Sözleşmede kira bedeli yabancı para olarak kararlaştırılmışsa 20/2/1930 tarihli ve 1567 sayılı Türk
Parasının Kıymetini Koruma Hakkında Kanun hükümleri saklı kalmak şartıyla, beş yıl geçmedikçe kira
bedelinde değişiklik yapılamaz. Ancak, bu Kanunun, “Aşırı ifa güçlüğü” başlıklı 138 inci maddesi hükmü
saklıdır. Beş yıl geçtikten sonra kira bedelinin belirlenmesinde, yabancı paranın değerindeki değişiklikler
de göz önünde tutularak üçüncü fıkra hükmü uygulanır.” şeklinde düzenlenmiştir.
TBK’nun geçici 1. Maddesi; “Konut kiraları bakımından bu maddenin yürürlüğe girdiği tarih ilâ 1/7/2023
(bu tarih dahil) tarihleri arasında yenilenen kira dönemlerinde uygulanacak kira bedeline ilişkin
anlaşmalar, bir önceki kira yılına ait kira bedelinin yüzde yirmi beşini geçmemek koşuluyla geçerlidir.
Bir önceki kira yılının tüketici fiyat endeksindeki oniki aylık ortalamalara göre değişim oranının yüzde
yirmi beşin altında kalması halinde değişim oranı geçerlidir. Bu degişim 8 kural, bir yıldan daha uzun
süreli kira sözleşmelerinde de uygulanır. Bu oranları geçecek şekilde yapılan sözleşmeler, fazla miktar
yönünden geçersizdir. Bu fıkra hükmü, 344 üncü maddenin ikinci fıkrası uyarınca hâkim tarafından
verilecek kararlar bakımından da uygulanır.” şeklinde düzenlenmiştir.

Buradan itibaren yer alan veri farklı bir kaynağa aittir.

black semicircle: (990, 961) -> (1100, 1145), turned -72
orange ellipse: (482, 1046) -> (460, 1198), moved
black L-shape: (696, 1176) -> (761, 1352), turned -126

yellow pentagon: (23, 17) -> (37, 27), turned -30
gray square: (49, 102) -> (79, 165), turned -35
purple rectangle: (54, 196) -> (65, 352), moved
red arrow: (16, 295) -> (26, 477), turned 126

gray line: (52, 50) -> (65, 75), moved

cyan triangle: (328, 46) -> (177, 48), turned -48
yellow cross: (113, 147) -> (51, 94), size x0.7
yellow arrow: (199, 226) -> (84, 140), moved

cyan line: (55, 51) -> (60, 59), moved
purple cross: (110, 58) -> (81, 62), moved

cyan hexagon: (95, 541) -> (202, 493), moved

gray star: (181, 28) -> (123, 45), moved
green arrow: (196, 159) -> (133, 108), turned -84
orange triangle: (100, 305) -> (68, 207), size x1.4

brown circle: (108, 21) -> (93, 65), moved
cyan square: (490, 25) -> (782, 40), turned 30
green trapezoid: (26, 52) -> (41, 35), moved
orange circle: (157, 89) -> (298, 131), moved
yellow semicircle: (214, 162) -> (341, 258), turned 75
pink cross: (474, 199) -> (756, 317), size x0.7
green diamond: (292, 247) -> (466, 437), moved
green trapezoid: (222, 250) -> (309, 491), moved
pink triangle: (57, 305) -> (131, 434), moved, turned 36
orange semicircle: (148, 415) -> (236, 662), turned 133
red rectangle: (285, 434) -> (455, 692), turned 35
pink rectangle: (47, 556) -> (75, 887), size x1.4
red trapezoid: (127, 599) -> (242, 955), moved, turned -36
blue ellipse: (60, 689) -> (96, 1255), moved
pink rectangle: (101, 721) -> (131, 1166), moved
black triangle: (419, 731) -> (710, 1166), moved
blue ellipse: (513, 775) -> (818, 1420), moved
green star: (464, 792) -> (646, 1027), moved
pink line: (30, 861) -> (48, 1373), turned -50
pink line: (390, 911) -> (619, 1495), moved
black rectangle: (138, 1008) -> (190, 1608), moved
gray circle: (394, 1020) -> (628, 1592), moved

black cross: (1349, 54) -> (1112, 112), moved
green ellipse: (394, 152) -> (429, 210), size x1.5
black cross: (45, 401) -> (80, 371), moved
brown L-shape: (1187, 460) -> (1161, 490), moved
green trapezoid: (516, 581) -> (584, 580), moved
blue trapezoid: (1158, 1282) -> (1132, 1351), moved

TBK’nun geçici 2. Maddesi; “Konut kiraları bakımından 2/7/2023 ila 1/7/2024 (bu tarihler dâhil) tarihleri
arasında yenilenen kira dönemlerinde uygulanacak kira bedeline ilişkin anlaşmalar, bir önceki kira yılına
ait kira bedelinin yüzde yirmi beşini geçmemek koşuluyla geçerlidir. Bir önceki kira yılının tüketici fiyat
endeksindeki oniki aylık ortalamalara göre değişim oranının yüzde yirmi beşin altında kalması halinde
değişim oranı geçerlidir. Bu kural, bir yıldan daha uzun süreli kira sözleşmelerinde de uygulanır. Bu
oranları geçecek şekilde yapılan sözleşmeler, fazla miktar yönünden geçersizdir. Bu fıkra hükmü, 344
üncü maddenin ikinci fıkrası uyarınca hâkim tarafından verilecek kararlar bakımından da uygulanır.”
şeklinde düzenlenmiştir.
Sözleşme serbestisi kapsamında kiracı ve kiraya veren yeni dönem için her zaman sözleşme
koşullarında değişiklik yapabilirler. TBK’ya eklenen geçici maddeler ile %25 oranında artış sınırı kiracı
lehine yapılan bir düzenleme olup, kiracının bunu aşan nitelikteki kira artış oranını kabul etmemesi
ile hüküm doğurmayacaktır. Ancak kiracının rızası ile sözleşmedeki yeni kira bedelinin düzenlenmesi
kapsamında ödediği fazla miktardaki kira bedelleri bu sınırlamaya tabi olmadığı gibi kiracı tarafından
irade fesadına uğradığına dair bir iddia ve ispat da bulunmadığından talebi TMK’nun 2.maddesinde yer
alan dürüstlük kuralına aykırıdır. Bu nedenle Mahkemece verilen kararda usul ve yasaya aykırı yön yoktur.
Açıklanan nedenlerle davacının istinaf kanun yolu başvurusunun esastan reddine karar verilmiştir.
KARAR: Gerekçesi yukarıda izah edildiği üzere;
Davacının istinaf kanun yolu başvurusunun 6100 sayılı Hukuk Muhakemeleri Kanununun 353/b-1
maddesi uyarınca ESASTAN REDDİNE,
Alınması gerekli xxx TL harçtan peşin alınan xxx TL harcın mahsubu ile bakiye xxx TL istinaf karar
harcının istinaf eden taraftan tahsili ile hazineye irat kaydına,
İstinaf gider avansı fazlalığı bulunması halinde yatırana iadesine,
Kararın ilk derece mahkemesince taraflara tebliğine,
Dair, dosya üzerinden yapılan inceleme sonucunda HMK’nun 362/1-b maddesi uyarınca kesin olarak
27/06/2025 günü oy birliği ile, karar verildi.